*** Data excerpts Section Begins ***

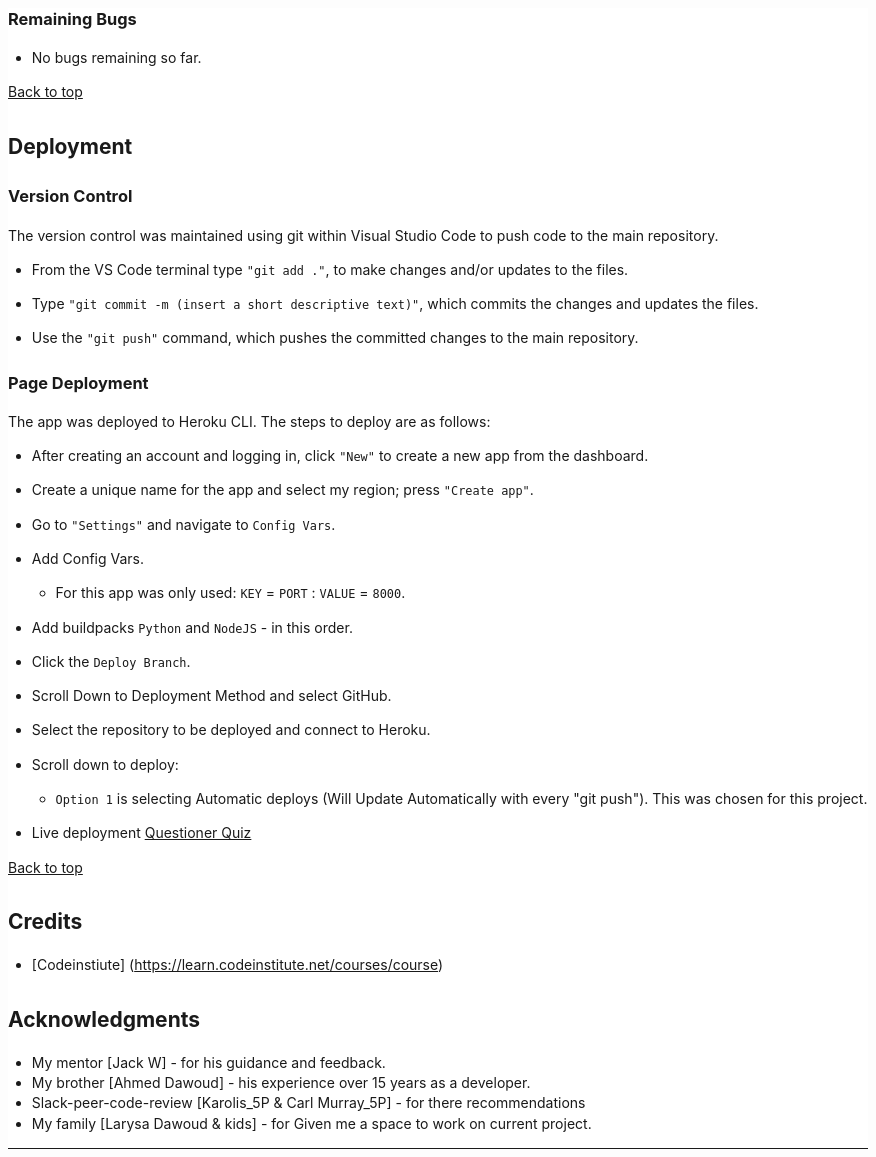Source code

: ### Remaining Bugs
* No bugs remaining so far.

[Back to top](<#table-of-contents>)

## Deployment

### Version Control
The version control was maintained using git within Visual Studio Code to push code to the main repository.

 * From the VS Code terminal type `"git add ."`, to make changes and/or updates to the files.

 * Type `"git commit -m (insert a short descriptive text)"`, which commits the changes and updates the files.

 * Use the `"git push"` command, which pushes the committed changes to the main repository. 

 ### Page Deployment
 The app was deployed to Heroku CLI. The steps to deploy are as follows:

 * After creating an account and logging in, click `"New"` to create a new app from the dashboard.
 * Create a unique name for the app and select my region; press `"Create app"`.
 * Go to `"Settings"` and navigate to `Config Vars`.
 * Add Config Vars. 
   * For this app was only used: `KEY` = `PORT` : `VALUE` = `8000`.
 * Add buildpacks `Python` and `NodeJS` - in this order.
 * Click the `Deploy Branch`.
 * Scroll Down to Deployment Method and select GitHub.
 * Select the repository to be deployed and connect to Heroku.
 * Scroll down to deploy: 
    * `Option 1` is selecting Automatic deploys (Will Update Automatically with every "git push"). This was chosen for this project.

 * Live deployment [Questioner Quiz](https://p3-geographyq-6840663e050c.herokuapp.com/)

[Back to top](<#table-of-contents>)
## Credits
- [Codeinstiute] (https://learn.codeinstitute.net/courses/course)

## Acknowledgments

- My mentor [Jack W] - for his guidance and feedback.
- My brother [Ahmed Dawoud] - his experience over 15 years as a developer. 
- Slack-peer-code-review [Karolis_5P & Carl Murray_5P] - for there recommendations
- My family [Larysa Dawoud & kids] - for Given me a space to work on current project. 
---

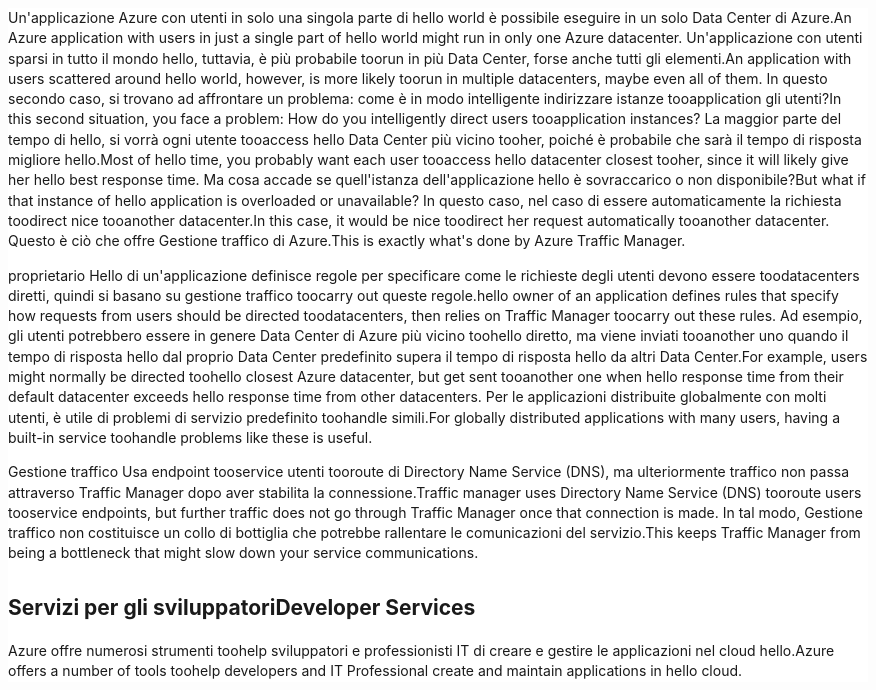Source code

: <span data-ttu-id="0014a-338">Un'applicazione Azure con utenti in solo una singola parte di hello world è possibile eseguire in un solo Data Center di Azure.</span><span class="sxs-lookup"><span data-stu-id="0014a-338">An Azure application with users in just a single part of hello world might run in only one Azure datacenter.</span></span> <span data-ttu-id="0014a-339">Un'applicazione con utenti sparsi in tutto il mondo hello, tuttavia, è più probabile toorun in più Data Center, forse anche tutti gli elementi.</span><span class="sxs-lookup"><span data-stu-id="0014a-339">An application with users scattered around hello world, however, is more likely toorun in multiple datacenters, maybe even all of them.</span></span> <span data-ttu-id="0014a-340">In questo secondo caso, si trovano ad affrontare un problema: come è in modo intelligente indirizzare istanze tooapplication gli utenti?</span><span class="sxs-lookup"><span data-stu-id="0014a-340">In this second situation, you face a problem: How do you intelligently direct users tooapplication instances?</span></span> <span data-ttu-id="0014a-341">La maggior parte del tempo di hello, si vorrà ogni utente tooaccess hello Data Center più vicino tooher, poiché è probabile che sarà il tempo di risposta migliore hello.</span><span class="sxs-lookup"><span data-stu-id="0014a-341">Most of hello time, you probably want each user tooaccess hello datacenter closest tooher, since it will likely give her hello best response time.</span></span> <span data-ttu-id="0014a-342">Ma cosa accade se quell'istanza dell'applicazione hello è sovraccarico o non disponibile?</span><span class="sxs-lookup"><span data-stu-id="0014a-342">But what if that instance of hello application is overloaded or unavailable?</span></span> <span data-ttu-id="0014a-343">In questo caso, nel caso di essere automaticamente la richiesta toodirect nice tooanother datacenter.</span><span class="sxs-lookup"><span data-stu-id="0014a-343">In this case, it would be nice toodirect her request automatically tooanother datacenter.</span></span> <span data-ttu-id="0014a-344">Questo è ciò che offre Gestione traffico di Azure.</span><span class="sxs-lookup"><span data-stu-id="0014a-344">This is exactly what's done by Azure Traffic Manager.</span></span>

<span data-ttu-id="0014a-345">proprietario Hello di un'applicazione definisce regole per specificare come le richieste degli utenti devono essere toodatacenters diretti, quindi si basano su gestione traffico toocarry out queste regole.</span><span class="sxs-lookup"><span data-stu-id="0014a-345">hello owner of an application defines rules that specify how requests from users should be directed toodatacenters, then relies on Traffic Manager toocarry out these rules.</span></span> <span data-ttu-id="0014a-346">Ad esempio, gli utenti potrebbero essere in genere Data Center di Azure più vicino toohello diretto, ma viene inviati tooanother uno quando il tempo di risposta hello dal proprio Data Center predefinito supera il tempo di risposta hello da altri Data Center.</span><span class="sxs-lookup"><span data-stu-id="0014a-346">For example, users might normally be directed toohello closest Azure datacenter, but get sent tooanother one when hello response time from their default datacenter exceeds hello response time from other datacenters.</span></span> <span data-ttu-id="0014a-347">Per le applicazioni distribuite globalmente con molti utenti, è utile di problemi di servizio predefinito toohandle simili.</span><span class="sxs-lookup"><span data-stu-id="0014a-347">For globally distributed applications with many users, having a built-in service toohandle problems like these is useful.</span></span>

<span data-ttu-id="0014a-348">Gestione traffico Usa endpoint tooservice utenti tooroute di Directory Name Service (DNS), ma ulteriormente traffico non passa attraverso Traffic Manager dopo aver stabilita la connessione.</span><span class="sxs-lookup"><span data-stu-id="0014a-348">Traffic manager uses Directory Name Service (DNS) tooroute users tooservice endpoints, but further traffic does not go through Traffic Manager once that connection is made.</span></span> <span data-ttu-id="0014a-349">In tal modo, Gestione traffico non costituisce un collo di bottiglia che potrebbe rallentare le comunicazioni del servizio.</span><span class="sxs-lookup"><span data-stu-id="0014a-349">This keeps Traffic Manager from being a bottleneck that might slow down your service communications.</span></span>

## <a name="developer-services"></a><span data-ttu-id="0014a-350">Servizi per gli sviluppatori</span><span class="sxs-lookup"><span data-stu-id="0014a-350">Developer Services</span></span>
<span data-ttu-id="0014a-351">Azure offre numerosi strumenti toohelp sviluppatori e professionisti IT di creare e gestire le applicazioni nel cloud hello.</span><span class="sxs-lookup"><span data-stu-id="0014a-351">Azure offers a number of tools toohelp developers and IT Professional create and maintain applications in hello cloud.</span></span>  
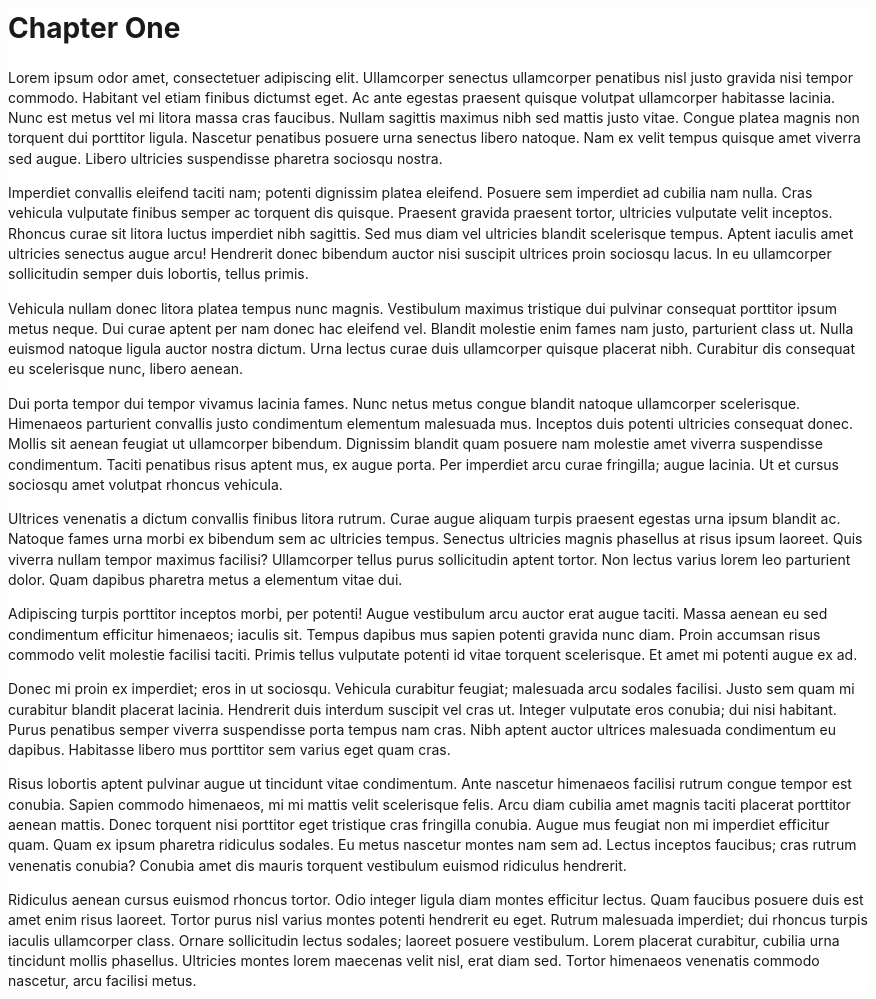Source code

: # Chapter One

Lorem ipsum odor amet, consectetuer adipiscing elit. Ullamcorper senectus ullamcorper penatibus nisl justo gravida nisi tempor commodo. Habitant vel etiam finibus dictumst eget. Ac ante egestas praesent quisque volutpat ullamcorper habitasse lacinia. Nunc est metus vel mi litora massa cras faucibus. Nullam sagittis maximus nibh sed mattis justo vitae. Congue platea magnis non torquent dui porttitor ligula. Nascetur penatibus posuere urna senectus libero natoque. Nam ex velit tempus quisque amet viverra sed augue. Libero ultricies suspendisse pharetra sociosqu nostra.

Imperdiet convallis eleifend taciti nam; potenti dignissim platea eleifend. Posuere sem imperdiet ad cubilia nam nulla. Cras vehicula vulputate finibus semper ac torquent dis quisque. Praesent gravida praesent tortor, ultricies vulputate velit inceptos. Rhoncus curae sit litora luctus imperdiet nibh sagittis. Sed mus diam vel ultricies blandit scelerisque tempus. Aptent iaculis amet ultricies senectus augue arcu! Hendrerit donec bibendum auctor nisi suscipit ultrices proin sociosqu lacus. In eu ullamcorper sollicitudin semper duis lobortis, tellus primis.

Vehicula nullam donec litora platea tempus nunc magnis. Vestibulum maximus tristique dui pulvinar consequat porttitor ipsum metus neque. Dui curae aptent per nam donec hac eleifend vel. Blandit molestie enim fames nam justo, parturient class ut. Nulla euismod natoque ligula auctor nostra dictum. Urna lectus curae duis ullamcorper quisque placerat nibh. Curabitur dis consequat eu scelerisque nunc, libero aenean.

Dui porta tempor dui tempor vivamus lacinia fames. Nunc netus metus congue blandit natoque ullamcorper scelerisque. Himenaeos parturient convallis justo condimentum elementum malesuada mus. Inceptos duis potenti ultricies consequat donec. Mollis sit aenean feugiat ut ullamcorper bibendum. Dignissim blandit quam posuere nam molestie amet viverra suspendisse condimentum. Taciti penatibus risus aptent mus, ex augue porta. Per imperdiet arcu curae fringilla; augue lacinia. Ut et cursus sociosqu amet volutpat rhoncus vehicula.

Ultrices venenatis a dictum convallis finibus litora rutrum. Curae augue aliquam turpis praesent egestas urna ipsum blandit ac. Natoque fames urna morbi ex bibendum sem ac ultricies tempus. Senectus ultricies magnis phasellus at risus ipsum laoreet. Quis viverra nullam tempor maximus facilisi? Ullamcorper tellus purus sollicitudin aptent tortor. Non lectus varius lorem leo parturient dolor. Quam dapibus pharetra metus a elementum vitae dui.

Adipiscing turpis porttitor inceptos morbi, per potenti! Augue vestibulum arcu auctor erat augue taciti. Massa aenean eu sed condimentum efficitur himenaeos; iaculis sit. Tempus dapibus mus sapien potenti gravida nunc diam. Proin accumsan risus commodo velit molestie facilisi taciti. Primis tellus vulputate potenti id vitae torquent scelerisque. Et amet mi potenti augue ex ad.

Donec mi proin ex imperdiet; eros in ut sociosqu. Vehicula curabitur feugiat; malesuada arcu sodales facilisi. Justo sem quam mi curabitur blandit placerat lacinia. Hendrerit duis interdum suscipit vel cras ut. Integer vulputate eros conubia; dui nisi habitant. Purus penatibus semper viverra suspendisse porta tempus nam cras. Nibh aptent auctor ultrices malesuada condimentum eu dapibus. Habitasse libero mus porttitor sem varius eget quam cras.

Risus lobortis aptent pulvinar augue ut tincidunt vitae condimentum. Ante nascetur himenaeos facilisi rutrum congue tempor est conubia. Sapien commodo himenaeos, mi mi mattis velit scelerisque felis. Arcu diam cubilia amet magnis taciti placerat porttitor aenean mattis. Donec torquent nisi porttitor eget tristique cras fringilla conubia. Augue mus feugiat non mi imperdiet efficitur quam. Quam ex ipsum pharetra ridiculus sodales. Eu metus nascetur montes nam sem ad. Lectus inceptos faucibus; cras rutrum venenatis conubia? Conubia amet dis mauris torquent vestibulum euismod ridiculus hendrerit.

Ridiculus aenean cursus euismod rhoncus tortor. Odio integer ligula diam montes efficitur lectus. Quam faucibus posuere duis est amet enim risus laoreet. Tortor purus nisl varius montes potenti hendrerit eu eget. Rutrum malesuada imperdiet; dui rhoncus turpis iaculis ullamcorper class. Ornare sollicitudin lectus sodales; laoreet posuere vestibulum. Lorem placerat curabitur, cubilia urna tincidunt mollis phasellus. Ultricies montes lorem maecenas velit nisl, erat diam sed. Tortor himenaeos venenatis commodo nascetur, arcu facilisi metus.
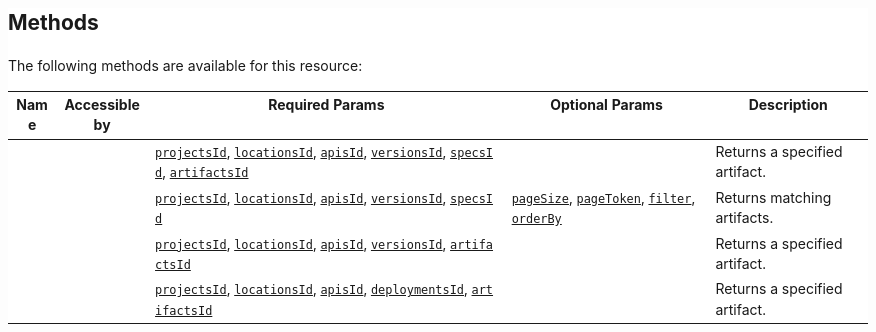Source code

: ## Methods

The following methods are available for this resource:

<table>
<thead>
    <tr>
    <th>Name</th>
    <th>Accessible by</th>
    <th>Required Params</th>
    <th>Optional Params</th>
    <th>Description</th>
    </tr>
</thead>
<tbody>
<tr>
    <td><a href="#projects_locations_apis_versions_specs_artifacts_get"><CopyableCode code="projects_locations_apis_versions_specs_artifacts_get" /></a></td>
    <td><CopyableCode code="select" /></td>
    <td><a href="#parameter-projectsId"><code>projectsId</code></a>, <a href="#parameter-locationsId"><code>locationsId</code></a>, <a href="#parameter-apisId"><code>apisId</code></a>, <a href="#parameter-versionsId"><code>versionsId</code></a>, <a href="#parameter-specsId"><code>specsId</code></a>, <a href="#parameter-artifactsId"><code>artifactsId</code></a></td>
    <td></td>
    <td>Returns a specified artifact.</td>
</tr>
<tr>
    <td><a href="#projects_locations_apis_versions_specs_artifacts_list"><CopyableCode code="projects_locations_apis_versions_specs_artifacts_list" /></a></td>
    <td><CopyableCode code="select" /></td>
    <td><a href="#parameter-projectsId"><code>projectsId</code></a>, <a href="#parameter-locationsId"><code>locationsId</code></a>, <a href="#parameter-apisId"><code>apisId</code></a>, <a href="#parameter-versionsId"><code>versionsId</code></a>, <a href="#parameter-specsId"><code>specsId</code></a></td>
    <td><a href="#parameter-pageSize"><code>pageSize</code></a>, <a href="#parameter-pageToken"><code>pageToken</code></a>, <a href="#parameter-filter"><code>filter</code></a>, <a href="#parameter-orderBy"><code>orderBy</code></a></td>
    <td>Returns matching artifacts.</td>
</tr>
<tr>
    <td><a href="#projects_locations_apis_versions_artifacts_get"><CopyableCode code="projects_locations_apis_versions_artifacts_get" /></a></td>
    <td><CopyableCode code="select" /></td>
    <td><a href="#parameter-projectsId"><code>projectsId</code></a>, <a href="#parameter-locationsId"><code>locationsId</code></a>, <a href="#parameter-apisId"><code>apisId</code></a>, <a href="#parameter-versionsId"><code>versionsId</code></a>, <a href="#parameter-artifactsId"><code>artifactsId</code></a></td>
    <td></td>
    <td>Returns a specified artifact.</td>
</tr>
<tr>
    <td><a href="#projects_locations_apis_deployments_artifacts_get"><CopyableCode code="projects_locations_apis_deployments_artifacts_get" /></a></td>
    <td><CopyableCode code="select" /></td>
    <td><a href="#parameter-projectsId"><code>projectsId</code></a>, <a href="#parameter-locationsId"><code>locationsId</code></a>, <a href="#parameter-apisId"><code>apisId</code></a>, <a href="#parameter-deploymentsId"><code>deploymentsId</code></a>, <a href="#parameter-artifactsId"><code>artifactsId</code></a></td>
    <td></td>
    <td>Returns a specified artifact.</td>
</tr>
<tr>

*** Data excerpts Section Ends ***

Your goal » Reproduce verbatim the lines of the listing starting at the one containing "Live deployment [Questioner" and ending at the one containing "## Acknowledgments", including both of those lines.

Response to this exercise »
 * Live deployment [Questioner Quiz](https://p3-geographyq-6840663e050c.herokuapp.com/)

[Back to top](<#table-of-contents>)
## Credits
- [Codeinstiute] (https://learn.codeinstitute.net/courses/course)

## Acknowledgments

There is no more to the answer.